(Records supplied begins)
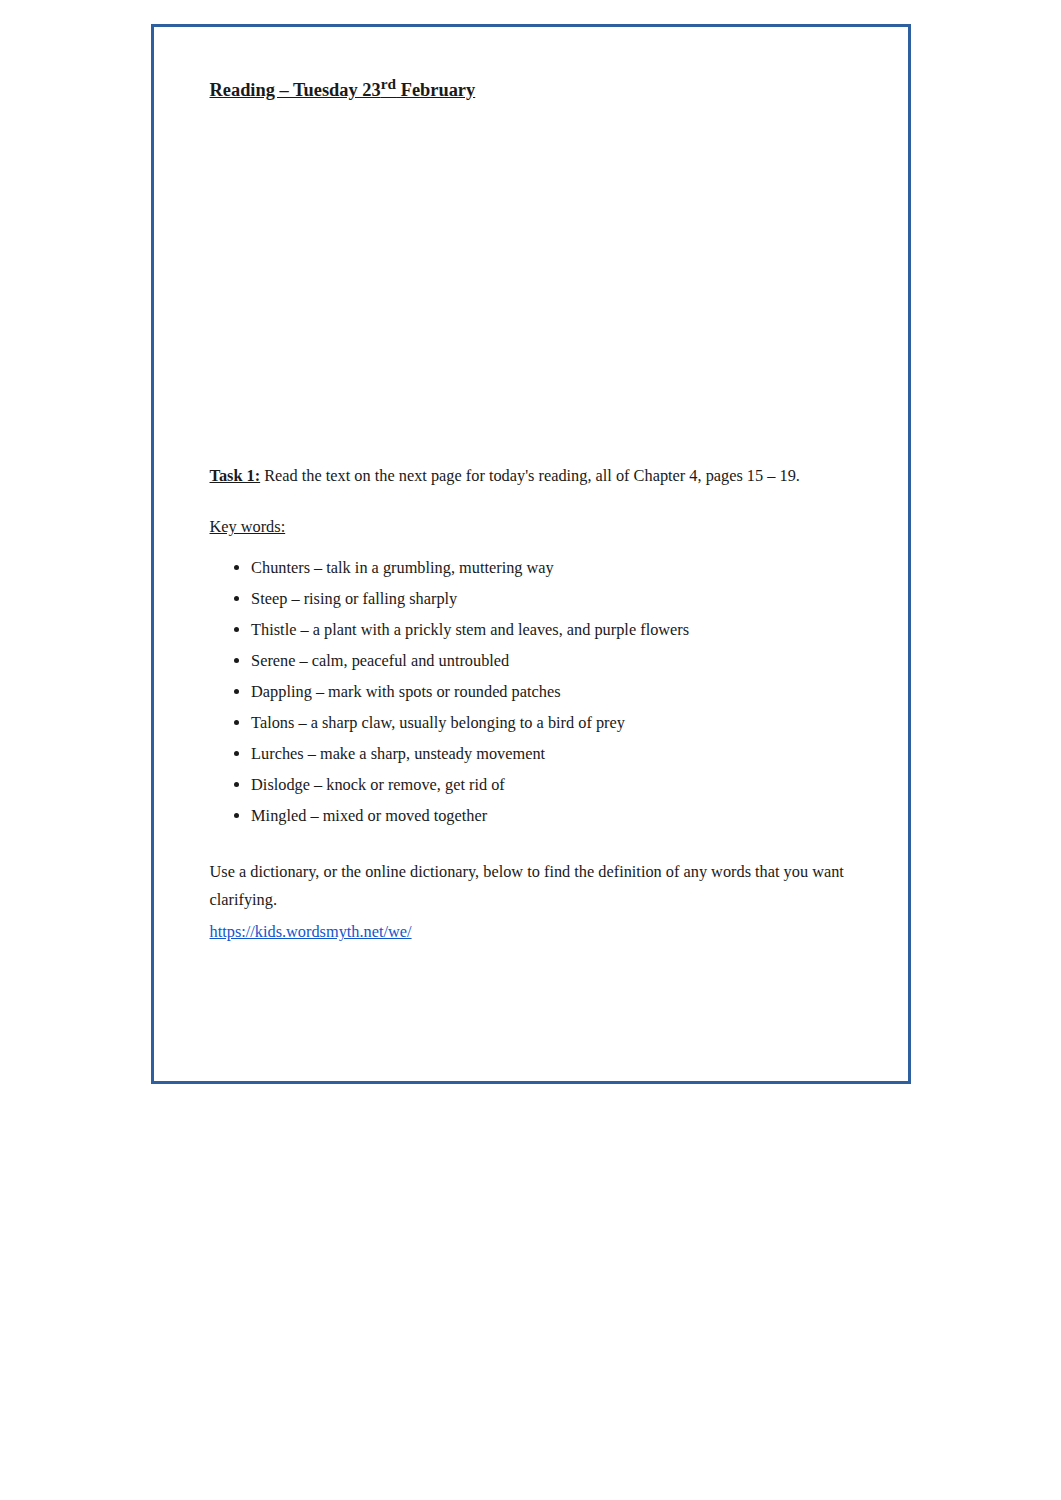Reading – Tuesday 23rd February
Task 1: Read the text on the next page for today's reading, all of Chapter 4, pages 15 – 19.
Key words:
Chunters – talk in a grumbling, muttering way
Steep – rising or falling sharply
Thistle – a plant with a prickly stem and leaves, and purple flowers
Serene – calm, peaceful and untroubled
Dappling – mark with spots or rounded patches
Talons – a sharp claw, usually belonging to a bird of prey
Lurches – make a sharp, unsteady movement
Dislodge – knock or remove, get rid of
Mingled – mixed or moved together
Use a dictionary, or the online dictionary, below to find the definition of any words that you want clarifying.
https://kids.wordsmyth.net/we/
(Records supplied ends)
Problem requirements
Give back the lines word for word, from the very first in the material above to the one that has "Talons – a sharp", both included, without the pictures.

Output for this task
Reading – Tuesday 23rd February
Task 1: Read the text on the next page for today's reading, all of Chapter 4, pages 15 – 19.
Key words:
Chunters – talk in a grumbling, muttering way
Steep – rising or falling sharply
Thistle – a plant with a prickly stem and leaves, and purple flowers
Serene – calm, peaceful and untroubled
Dappling – mark with spots or rounded patches
Talons – a sharp claw, usually belonging to a bird of prey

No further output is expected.